Three fold speed up reported with OpenMP-based code parallelization—bests cellular approach.

StreamSim Technologies and the Fraunhofer Institute have adapted StreamSim’s commercial reservoir fluid flow simulator to run on parallel multi-core architectures leveraging the OpenMP programming model. The work was presented at the Society of Petroleum Engineers Reservoir Simulation Symposium held in The Woodlands, Texas last month.

Parallelization was facilitated by the fact that the bulk of the serial program’s run time involved computing independent solutions for each streamline. Fraunhofer’s in-house software was used to identify ‘thread-safe’ variables that would migrate to the multi-core architecture with minimal rewrite of the existing code base. The test code was run on an AMD Opteron 8218-based machine with eight, 2.6 GHz dual core processors—for up to 16 OpenMP threads on RedHat Linux.

The parallel simulator was tested on several models including a Forties field model and a Middle East dual-porosity model.
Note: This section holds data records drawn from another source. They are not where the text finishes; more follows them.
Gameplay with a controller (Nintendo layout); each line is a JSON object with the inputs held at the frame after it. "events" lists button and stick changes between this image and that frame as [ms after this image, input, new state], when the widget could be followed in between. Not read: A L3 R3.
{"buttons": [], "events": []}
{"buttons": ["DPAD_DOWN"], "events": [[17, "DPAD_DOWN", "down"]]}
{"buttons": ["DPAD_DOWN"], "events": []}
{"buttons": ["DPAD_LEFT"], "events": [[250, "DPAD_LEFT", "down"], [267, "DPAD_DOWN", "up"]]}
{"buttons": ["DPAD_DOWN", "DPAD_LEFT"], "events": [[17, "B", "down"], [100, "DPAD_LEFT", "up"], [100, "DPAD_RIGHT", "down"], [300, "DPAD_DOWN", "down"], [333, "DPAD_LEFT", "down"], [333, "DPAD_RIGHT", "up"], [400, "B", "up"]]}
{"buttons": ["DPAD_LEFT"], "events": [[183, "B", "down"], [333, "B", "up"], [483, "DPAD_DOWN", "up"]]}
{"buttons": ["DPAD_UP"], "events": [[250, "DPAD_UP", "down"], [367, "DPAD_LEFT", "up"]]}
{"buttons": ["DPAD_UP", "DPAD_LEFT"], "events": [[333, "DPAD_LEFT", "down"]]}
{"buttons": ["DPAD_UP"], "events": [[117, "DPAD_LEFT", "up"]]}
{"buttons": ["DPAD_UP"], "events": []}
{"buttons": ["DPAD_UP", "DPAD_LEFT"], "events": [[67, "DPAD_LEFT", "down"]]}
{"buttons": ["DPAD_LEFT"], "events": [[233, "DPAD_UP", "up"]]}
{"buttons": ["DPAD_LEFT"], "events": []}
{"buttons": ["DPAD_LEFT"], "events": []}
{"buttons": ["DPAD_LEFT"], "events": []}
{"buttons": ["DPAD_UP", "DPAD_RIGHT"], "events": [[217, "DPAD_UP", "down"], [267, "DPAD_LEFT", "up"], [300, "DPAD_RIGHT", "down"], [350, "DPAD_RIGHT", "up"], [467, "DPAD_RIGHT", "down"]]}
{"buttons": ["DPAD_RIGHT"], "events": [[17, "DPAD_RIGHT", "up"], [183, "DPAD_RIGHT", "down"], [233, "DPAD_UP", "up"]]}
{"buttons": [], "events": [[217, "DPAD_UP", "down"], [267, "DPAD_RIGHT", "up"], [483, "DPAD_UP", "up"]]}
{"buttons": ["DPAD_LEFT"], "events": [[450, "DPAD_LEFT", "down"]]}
Speed up of between 2.5 to 3.5 fold was seen for 8-threads—reducing run time for these large models from around 12 hours to under 4 hours. Beyond 8-threads the serial portion of code became the limiting factor. The authors believe that the inherently parallelizable nature of streamline simulation makes it better suited to several modern reservoir evaluation workflows than traditional finite difference, cellular simulators. The full paper can be obtained from www.spe.org.